First, it will become clear that some or all of the characters’ goals in the scene have been accomplished. (For example, the NPC wanted to convince the PCs to save his daughter and the PCs have agreed to do that.) When this happens, you can just wrap the scene up. Good work!

Second, the scene will be interrupted or transform into a different scene. Maybe a PC becomes so frustrated that they throw punch — BAM! Now you’re in a combat scene. Or an NPC realizes that the PCs are onto him, so he bolts and makes a run for it — VOOM! You’re in chase scene. (These scenes might revert to roleplaying scenes later.)

Third, everyone in the scene has made their best effort to accomplish their goal, but it remains uncertain who will succeed (if anyone). This is the moment to call for a social skill check or similar mechanic. If the result is a success, great! Describe the success and move the scene to its conclusion.

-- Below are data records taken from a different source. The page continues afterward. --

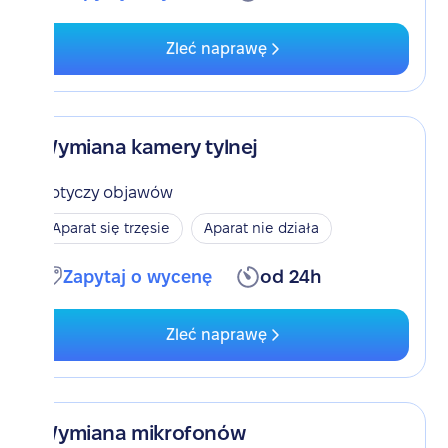
Zleć naprawę
Wymiana kamery tylnej
Dotyczy objawów
Aparat się trzęsie
Aparat nie działa
Zapytaj o wycenę
od 24h
Zleć naprawę
Wymiana mikrofonów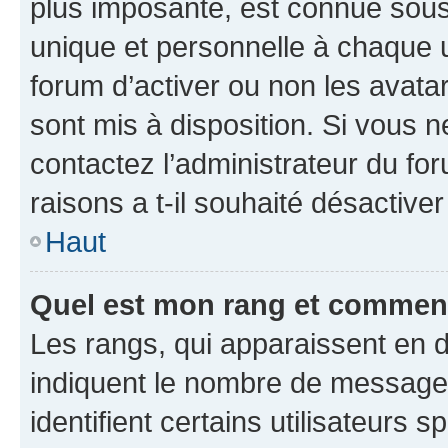
plus imposante, est connue sous
unique et personnelle à chaque ut
forum d’activer ou non les avatar
sont mis à disposition. Si vous n
contactez l’administrateur du fo
raisons a t-il souhaité désactiver
Haut
Quel est mon rang et comment 
Les rangs, qui apparaissent en d
indiquent le nombre de messages
identifient certains utilisateurs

If the check is a failure, on the other hand, use one of the techniques from Failure for the Beginning GM to figure out what happens next.

The real trick, when the PCs have failed (e.g., this guy isn’t going to talk), is wrapping things up: Given the chance, players will gladly just spin their wheels trying to achieve the thing they’ve already failed to accomplish. The skill check will help with this, giving a clear point of demarcation, after which you can shift to summary: “You keep at him for another hour, but it’s clear he’s not going to break and there’s no point in continuing the questioning. You send him back to his cell. What do you want to do now?”

(The better players will also figure this out, take their cue from the result of the skill check, and help you bring the scene to its conclusion: “I shove him back into the chair in disgust. ‘Get him out of here, Tommy. Maybe rotting in his cell overnight will loosen his tongue.’” But you can’t always count on this.)

Scenes can get a lot more complicated than this, of course. But for right now, just keep your eye out for these three possible outcomes and you’ll be in good shape. (When you’re ready to dive deeper here, check out The Art of Pacing.)

Bonus Tip – Key Info: Paradoxically, it’s not unusual for an adventure to include an NPC for a reason that’s antithetical to what the NPC wants. A very common example is an NPC who knows something (e.g., a clue) that the PCs are supposed to learn (e.g., by interrogating the NPC) but which the NPC doesn’t want to tell them.

The key thing here is to go all-out in roleplaying the NPC’s objective. But then, as the GM, remember that YOUR goal isn’t to stonewall the PCs. You may also find techniques like Default to Yes and Failing Forward useful when resolving the scene.